Verslag plenaire vergadering
Verslag
De heer Gryffroy heeft het woord.
Goedemiddag minister, beste collega’s, in De Tijd luidde een titel onlangs “Vlaamse bedrijven krijgen vlotter toegang tot financiering”. En inderdaad, als je voor je financiering behoefte hebt om daarnaast een zekere kredietwaarborg te krijgen, dan kan dit via de Vlaamse overheid. De vraag is enkel of dat voldoende is en of het voldoende gekend is.
Als we kijken naar hoe die waarborgregeling in elkaar zit, dan zien we twee soorten waarborgregeling. Er is er een tot 1,5 miljoen euro via PMV/z (ParticipatieMaatschappij Vlaanderen voor onze zelfstandige ondernemers) die maximaal is afgedekt voor 75 procent, en er is er een boven 1,5 miljoen euro, die maximaal is afgedekt voor 80 procent, via Gigarant.
Wat zien we nog als belangrijk verschil? Gigarant heeft momenteel ongeveer tachtig verbintenissen en PMV/z heeft voor de kleinere kapitaalbehoeftes ongeveer achtduizend verbintenissen. We zien ook dat het totaal gewaarborgd bedrag bij PMV/z ongeveer dubbel zoveel is als bij Gigarant.
We hebben ook gezien dat het Europees Investeringsfonds de waarborg heeft gegeven in het kader van de coronalening voor de periode 2020-2021, waardoor u de rente in uw coronalening hebt kunnen verlagen van 4,5 procent naar een ruime 2 procent. Dat is ook zeer positief.

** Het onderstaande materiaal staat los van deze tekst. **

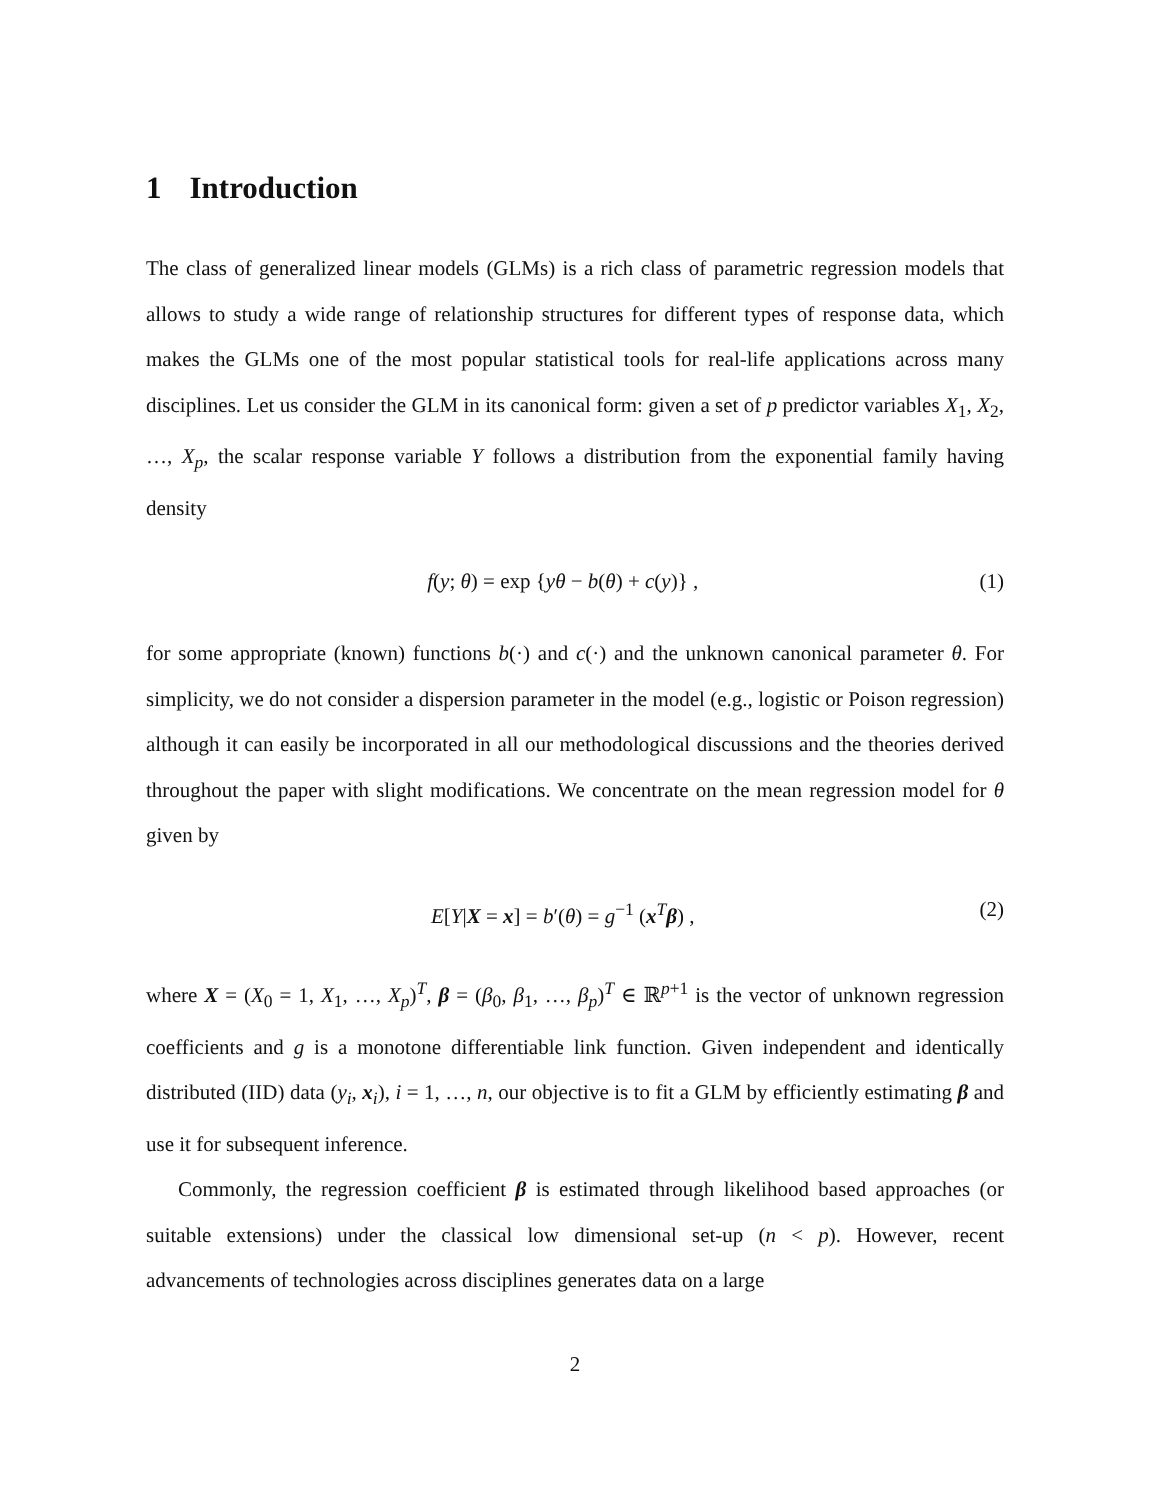1 Introduction
The class of generalized linear models (GLMs) is a rich class of parametric regression models that allows to study a wide range of relationship structures for different types of response data, which makes the GLMs one of the most popular statistical tools for real-life applications across many disciplines. Let us consider the GLM in its canonical form: given a set of p predictor variables X<sub>1</sub>, X<sub>2</sub>, …, X<sub>p</sub>, the scalar response variable Y follows a distribution from the exponential family having density
f(y; θ) = exp {yθ − b(θ) + c(y)} , (1)
for some appropriate (known) functions b(·) and c(·) and the unknown canonical parameter θ. For simplicity, we do not consider a dispersion parameter in the model (e.g., logistic or Poison regression) although it can easily be incorporated in all our methodological discussions and the theories derived throughout the paper with slight modifications. We concentrate on the mean regression model for θ given by
E[Y|X = x] = b′(θ) = g<sup>−1</sup> (x<sup>T</sup>β) , (2)
where X = (X<sub>0</sub> = 1, X<sub>1</sub>, …, X<sub>p</sub>)<sup>T</sup>, β = (β<sub>0</sub>, β<sub>1</sub>, …, β<sub>p</sub>)<sup>T</sup> ∈ ℝ<sup>p+1</sup> is the vector of unknown regression coefficients and g is a monotone differentiable link function. Given independent and identically distributed (IID) data (y<sub>i</sub>, x<sub>i</sub>), i = 1, …, n, our objective is to fit a GLM by efficiently estimating β and use it for subsequent inference.
Commonly, the regression coefficient β is estimated through likelihood based approaches (or suitable extensions) under the classical low dimensional set-up (n < p). However, recent advancements of technologies across disciplines generates data on a large
2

Het is dan ook zeer positief dat er nu een samenwerkingsakkoord is tussen enerzijds de Europese Investeringsbank en anderzijds Gigarant waardoor er een ondersteuning van de waarborgcapaciteit van ongeveer 350 miljoen euro komt. Daardoor komen er meer waarborgen vrij voor Gigarant.
Ik heb daarbij een vraag. Ik zie hier het verhaal van PMV/z niet in, meer bepaald de kleinere ondernemingen. Mijn vraag is dus of er met Europa ook een dergelijke oefening bezig is om de waarborgcapaciteiten bij PMV/z te verhogen.
Minister Crevits heeft het woord.
Het is goed dat uw vraag in deze plenaire vergadering over de waarborgen gaat. Ik kan u meteen geruststellen. Wat we eergisteren ondertekend hebben, is heel goed. De Europese Investeringsbank heeft een akkoord met Gigarant waarbij er een tegenwaarborg wordt gegeven voor de waarborgen van Gigarant. Dat is voor de grotere bedrijven. Die waarborg is veel gebruikt. Er waren 56 waarborgen voor 800 miljoen euro in de voorbije periode.
Voor de kleine of middelgrote ondernemingen (kmo’s) hadden we al eenzelfde systeem voor leningen, dat een aantal maanden geleden is ondertekend met het Europees Investeringsfonds. Daar is ook een garantie gesloten voor de kmo-dossiers. Dat heeft automatisch tot gevolg gehad dat de rentes verlaagd zijn. Dat bestond nog niet voor die grote waarborgen. Dat is gisteren gebeurd. Dat betekent dat er een dubbel voordeel is: ten eerste een betere risicospreiding voor Gigarant omdat iemand een tegenwaarborg geeft en ten tweede een lagere waarborgpremie voor alle ondernemers.
De ondernemers moeten niet zelf met Gigarant contact opnemen. Gigarant zal het nodige doen om elk bedrijf individueel te verwittigen over het feit dat de tegenwaarborg getekend is en dat de waarborgpremie automatisch zal worden verlaagd. Dat is dubbel goed nieuws voor Vlaanderen.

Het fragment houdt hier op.